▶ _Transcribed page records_
- Opening Delimiter -
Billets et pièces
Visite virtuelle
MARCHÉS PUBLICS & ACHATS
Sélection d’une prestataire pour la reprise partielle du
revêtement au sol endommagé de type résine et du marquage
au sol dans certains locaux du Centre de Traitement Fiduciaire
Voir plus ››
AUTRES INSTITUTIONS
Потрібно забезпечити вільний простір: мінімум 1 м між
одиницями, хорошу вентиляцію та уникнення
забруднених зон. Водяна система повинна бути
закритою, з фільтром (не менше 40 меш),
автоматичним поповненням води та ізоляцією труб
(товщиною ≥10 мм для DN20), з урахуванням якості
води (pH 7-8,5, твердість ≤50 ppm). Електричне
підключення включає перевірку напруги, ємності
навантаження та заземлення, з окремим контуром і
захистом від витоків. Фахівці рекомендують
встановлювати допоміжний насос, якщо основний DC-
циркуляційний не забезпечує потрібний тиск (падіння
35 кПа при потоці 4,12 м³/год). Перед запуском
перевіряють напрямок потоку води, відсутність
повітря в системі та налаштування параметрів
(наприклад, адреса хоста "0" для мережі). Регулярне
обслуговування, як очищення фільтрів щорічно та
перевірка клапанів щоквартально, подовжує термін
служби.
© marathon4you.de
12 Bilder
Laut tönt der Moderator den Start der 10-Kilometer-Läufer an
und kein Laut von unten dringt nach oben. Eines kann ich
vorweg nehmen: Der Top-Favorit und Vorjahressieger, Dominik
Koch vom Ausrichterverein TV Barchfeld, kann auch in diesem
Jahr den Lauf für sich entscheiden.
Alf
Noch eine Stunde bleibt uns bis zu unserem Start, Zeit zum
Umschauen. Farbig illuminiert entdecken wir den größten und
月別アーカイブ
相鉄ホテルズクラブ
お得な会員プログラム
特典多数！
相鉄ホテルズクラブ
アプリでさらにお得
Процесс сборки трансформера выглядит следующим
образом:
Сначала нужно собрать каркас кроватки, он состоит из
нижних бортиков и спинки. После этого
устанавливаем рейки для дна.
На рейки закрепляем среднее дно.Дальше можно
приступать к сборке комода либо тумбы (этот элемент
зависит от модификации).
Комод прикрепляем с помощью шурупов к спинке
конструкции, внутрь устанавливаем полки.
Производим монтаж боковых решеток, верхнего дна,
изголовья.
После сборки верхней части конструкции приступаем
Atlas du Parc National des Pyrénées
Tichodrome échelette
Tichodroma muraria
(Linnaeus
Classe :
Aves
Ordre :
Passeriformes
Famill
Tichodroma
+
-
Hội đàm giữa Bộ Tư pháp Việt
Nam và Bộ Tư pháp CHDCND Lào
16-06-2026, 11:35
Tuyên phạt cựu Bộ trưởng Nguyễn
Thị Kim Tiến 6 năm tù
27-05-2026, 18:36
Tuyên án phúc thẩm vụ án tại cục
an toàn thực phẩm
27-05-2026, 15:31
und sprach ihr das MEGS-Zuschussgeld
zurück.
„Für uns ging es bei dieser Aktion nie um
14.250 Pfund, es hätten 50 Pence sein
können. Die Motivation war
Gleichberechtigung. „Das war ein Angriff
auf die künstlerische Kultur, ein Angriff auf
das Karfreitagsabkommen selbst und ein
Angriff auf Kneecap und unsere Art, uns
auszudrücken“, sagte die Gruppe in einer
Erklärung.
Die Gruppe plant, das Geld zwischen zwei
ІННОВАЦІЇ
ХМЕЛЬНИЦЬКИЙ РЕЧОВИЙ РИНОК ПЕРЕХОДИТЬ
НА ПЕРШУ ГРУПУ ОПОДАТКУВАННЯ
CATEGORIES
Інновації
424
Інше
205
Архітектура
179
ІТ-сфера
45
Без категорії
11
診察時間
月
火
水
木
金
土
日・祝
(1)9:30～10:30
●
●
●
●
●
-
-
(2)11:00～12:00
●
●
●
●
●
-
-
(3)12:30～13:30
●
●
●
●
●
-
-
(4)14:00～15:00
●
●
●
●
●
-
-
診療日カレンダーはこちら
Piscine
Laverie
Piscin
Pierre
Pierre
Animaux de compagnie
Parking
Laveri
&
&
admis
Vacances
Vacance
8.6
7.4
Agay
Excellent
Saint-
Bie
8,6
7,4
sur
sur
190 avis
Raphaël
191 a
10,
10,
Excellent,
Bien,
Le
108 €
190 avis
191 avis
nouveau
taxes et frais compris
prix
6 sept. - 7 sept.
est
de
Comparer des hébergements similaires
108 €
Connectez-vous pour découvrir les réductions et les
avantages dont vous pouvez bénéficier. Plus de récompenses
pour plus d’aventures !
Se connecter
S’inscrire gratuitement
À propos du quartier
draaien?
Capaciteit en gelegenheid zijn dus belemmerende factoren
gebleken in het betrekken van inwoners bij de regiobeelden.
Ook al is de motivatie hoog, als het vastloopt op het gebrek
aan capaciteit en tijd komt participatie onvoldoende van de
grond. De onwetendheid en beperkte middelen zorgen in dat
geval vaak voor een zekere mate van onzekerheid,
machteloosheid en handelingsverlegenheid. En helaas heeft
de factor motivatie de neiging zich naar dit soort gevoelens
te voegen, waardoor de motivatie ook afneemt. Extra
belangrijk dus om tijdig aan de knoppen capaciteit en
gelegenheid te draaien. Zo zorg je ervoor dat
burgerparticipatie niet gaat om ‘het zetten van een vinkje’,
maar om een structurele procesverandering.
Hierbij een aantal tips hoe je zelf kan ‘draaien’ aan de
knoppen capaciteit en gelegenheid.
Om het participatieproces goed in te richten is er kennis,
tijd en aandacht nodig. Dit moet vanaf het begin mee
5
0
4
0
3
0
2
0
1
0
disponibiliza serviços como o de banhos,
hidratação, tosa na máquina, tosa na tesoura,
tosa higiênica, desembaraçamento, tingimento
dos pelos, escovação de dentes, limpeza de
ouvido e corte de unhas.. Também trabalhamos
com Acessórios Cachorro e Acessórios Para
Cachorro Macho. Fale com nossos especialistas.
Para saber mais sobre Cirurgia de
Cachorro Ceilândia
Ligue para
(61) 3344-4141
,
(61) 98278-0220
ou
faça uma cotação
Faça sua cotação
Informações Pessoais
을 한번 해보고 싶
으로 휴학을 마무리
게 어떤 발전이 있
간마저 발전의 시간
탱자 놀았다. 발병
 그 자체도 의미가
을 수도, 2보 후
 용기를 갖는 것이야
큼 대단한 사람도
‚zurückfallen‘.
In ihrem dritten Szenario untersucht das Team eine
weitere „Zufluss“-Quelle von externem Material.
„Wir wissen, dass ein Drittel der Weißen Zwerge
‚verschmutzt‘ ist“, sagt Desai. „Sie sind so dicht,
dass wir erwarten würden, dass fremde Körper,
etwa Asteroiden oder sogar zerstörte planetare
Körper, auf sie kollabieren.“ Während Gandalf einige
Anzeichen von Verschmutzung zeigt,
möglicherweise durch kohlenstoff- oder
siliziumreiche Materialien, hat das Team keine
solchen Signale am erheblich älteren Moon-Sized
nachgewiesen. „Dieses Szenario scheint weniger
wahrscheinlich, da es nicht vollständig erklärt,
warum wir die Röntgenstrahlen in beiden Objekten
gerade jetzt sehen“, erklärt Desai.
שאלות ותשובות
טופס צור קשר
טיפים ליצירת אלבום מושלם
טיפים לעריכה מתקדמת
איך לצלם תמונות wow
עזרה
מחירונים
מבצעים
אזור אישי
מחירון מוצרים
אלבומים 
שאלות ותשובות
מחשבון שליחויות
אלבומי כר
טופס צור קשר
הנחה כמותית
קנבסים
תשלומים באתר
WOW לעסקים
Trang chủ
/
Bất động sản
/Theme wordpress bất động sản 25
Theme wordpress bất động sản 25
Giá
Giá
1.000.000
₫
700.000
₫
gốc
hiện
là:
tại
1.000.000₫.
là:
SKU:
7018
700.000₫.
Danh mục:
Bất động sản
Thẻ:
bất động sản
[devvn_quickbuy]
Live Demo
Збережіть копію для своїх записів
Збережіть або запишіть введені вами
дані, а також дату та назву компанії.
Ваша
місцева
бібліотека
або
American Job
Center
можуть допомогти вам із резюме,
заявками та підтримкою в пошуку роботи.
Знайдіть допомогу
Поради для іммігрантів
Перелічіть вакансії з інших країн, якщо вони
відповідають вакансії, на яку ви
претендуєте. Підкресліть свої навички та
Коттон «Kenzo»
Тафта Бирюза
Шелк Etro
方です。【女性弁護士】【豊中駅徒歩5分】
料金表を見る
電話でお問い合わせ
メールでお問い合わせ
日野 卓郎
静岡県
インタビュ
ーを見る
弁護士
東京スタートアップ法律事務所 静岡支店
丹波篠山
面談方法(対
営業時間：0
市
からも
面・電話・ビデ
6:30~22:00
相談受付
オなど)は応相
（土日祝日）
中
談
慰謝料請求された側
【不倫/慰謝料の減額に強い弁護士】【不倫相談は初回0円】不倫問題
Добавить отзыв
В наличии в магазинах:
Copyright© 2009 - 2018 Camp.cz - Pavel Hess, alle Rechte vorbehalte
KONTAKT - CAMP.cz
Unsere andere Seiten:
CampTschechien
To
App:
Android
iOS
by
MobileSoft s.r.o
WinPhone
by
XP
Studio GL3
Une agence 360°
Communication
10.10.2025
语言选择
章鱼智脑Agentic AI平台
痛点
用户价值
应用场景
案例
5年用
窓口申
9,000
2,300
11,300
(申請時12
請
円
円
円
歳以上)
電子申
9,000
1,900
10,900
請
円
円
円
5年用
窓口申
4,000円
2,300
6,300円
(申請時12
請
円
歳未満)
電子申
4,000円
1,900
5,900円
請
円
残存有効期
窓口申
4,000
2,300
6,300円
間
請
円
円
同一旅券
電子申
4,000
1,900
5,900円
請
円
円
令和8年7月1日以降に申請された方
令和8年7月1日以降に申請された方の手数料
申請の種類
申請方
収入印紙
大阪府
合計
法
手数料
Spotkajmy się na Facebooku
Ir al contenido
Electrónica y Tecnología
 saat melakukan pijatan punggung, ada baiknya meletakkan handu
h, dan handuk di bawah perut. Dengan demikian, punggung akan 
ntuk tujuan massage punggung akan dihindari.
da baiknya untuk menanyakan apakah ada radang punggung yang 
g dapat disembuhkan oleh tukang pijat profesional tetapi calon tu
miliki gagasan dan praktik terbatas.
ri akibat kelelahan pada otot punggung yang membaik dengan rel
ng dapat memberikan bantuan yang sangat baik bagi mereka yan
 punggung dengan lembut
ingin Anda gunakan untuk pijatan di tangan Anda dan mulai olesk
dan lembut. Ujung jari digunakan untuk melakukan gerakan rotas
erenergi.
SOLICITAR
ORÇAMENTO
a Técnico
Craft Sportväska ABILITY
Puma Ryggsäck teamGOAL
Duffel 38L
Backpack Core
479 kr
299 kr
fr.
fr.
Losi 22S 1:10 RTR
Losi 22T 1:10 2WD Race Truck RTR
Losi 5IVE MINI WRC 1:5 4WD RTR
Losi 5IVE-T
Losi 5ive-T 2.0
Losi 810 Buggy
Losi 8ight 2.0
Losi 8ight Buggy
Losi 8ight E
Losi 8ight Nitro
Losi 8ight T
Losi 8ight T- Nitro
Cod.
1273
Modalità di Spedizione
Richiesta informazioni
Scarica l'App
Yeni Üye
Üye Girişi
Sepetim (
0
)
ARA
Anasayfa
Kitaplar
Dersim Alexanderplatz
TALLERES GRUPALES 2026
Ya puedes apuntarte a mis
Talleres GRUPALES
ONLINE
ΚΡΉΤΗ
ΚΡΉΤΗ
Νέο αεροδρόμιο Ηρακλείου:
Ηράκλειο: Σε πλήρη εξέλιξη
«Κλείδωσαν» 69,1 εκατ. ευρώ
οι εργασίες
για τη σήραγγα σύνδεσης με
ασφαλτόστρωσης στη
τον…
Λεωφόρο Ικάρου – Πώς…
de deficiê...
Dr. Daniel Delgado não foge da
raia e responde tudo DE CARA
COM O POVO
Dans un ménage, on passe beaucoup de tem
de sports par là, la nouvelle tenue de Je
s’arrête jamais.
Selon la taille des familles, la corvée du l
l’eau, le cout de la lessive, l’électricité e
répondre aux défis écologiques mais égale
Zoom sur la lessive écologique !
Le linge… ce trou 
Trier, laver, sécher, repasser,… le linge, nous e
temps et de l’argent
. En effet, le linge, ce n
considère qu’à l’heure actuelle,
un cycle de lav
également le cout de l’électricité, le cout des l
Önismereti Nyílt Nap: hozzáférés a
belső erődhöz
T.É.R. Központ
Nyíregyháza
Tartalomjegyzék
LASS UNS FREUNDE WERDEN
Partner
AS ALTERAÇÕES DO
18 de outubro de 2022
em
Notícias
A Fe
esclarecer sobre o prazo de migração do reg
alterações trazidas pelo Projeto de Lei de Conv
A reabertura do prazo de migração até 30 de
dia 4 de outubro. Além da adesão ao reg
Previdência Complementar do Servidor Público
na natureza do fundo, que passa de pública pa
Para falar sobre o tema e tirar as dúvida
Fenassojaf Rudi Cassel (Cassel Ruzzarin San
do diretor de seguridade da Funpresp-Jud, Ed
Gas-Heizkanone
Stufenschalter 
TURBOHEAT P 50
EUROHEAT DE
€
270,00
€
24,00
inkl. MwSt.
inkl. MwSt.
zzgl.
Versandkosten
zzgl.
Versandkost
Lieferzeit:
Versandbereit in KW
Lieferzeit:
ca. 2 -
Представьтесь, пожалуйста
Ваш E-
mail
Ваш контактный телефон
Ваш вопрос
- Closing Delimiter -
▶ _WHAT IS REQUIRED_
Print the records word for word, from the first line through the line that contains "перевіряють напрямок потоку води, відсутність".

▶ _SOLUTION_
Billets et pièces
Visite virtuelle
MARCHÉS PUBLICS & ACHATS
Sélection d’une prestataire pour la reprise partielle du
revêtement au sol endommagé de type résine et du marquage
au sol dans certains locaux du Centre de Traitement Fiduciaire
Voir plus ››
AUTRES INSTITUTIONS
Потрібно забезпечити вільний простір: мінімум 1 м між
одиницями, хорошу вентиляцію та уникнення
забруднених зон. Водяна система повинна бути
закритою, з фільтром (не менше 40 меш),
автоматичним поповненням води та ізоляцією труб
(товщиною ≥10 мм для DN20), з урахуванням якості
води (pH 7-8,5, твердість ≤50 ppm). Електричне
підключення включає перевірку напруги, ємності
навантаження та заземлення, з окремим контуром і
захистом від витоків. Фахівці рекомендують
встановлювати допоміжний насос, якщо основний DC-
циркуляційний не забезпечує потрібний тиск (падіння
35 кПа при потоці 4,12 м³/год). Перед запуском
перевіряють напрямок потоку води, відсутність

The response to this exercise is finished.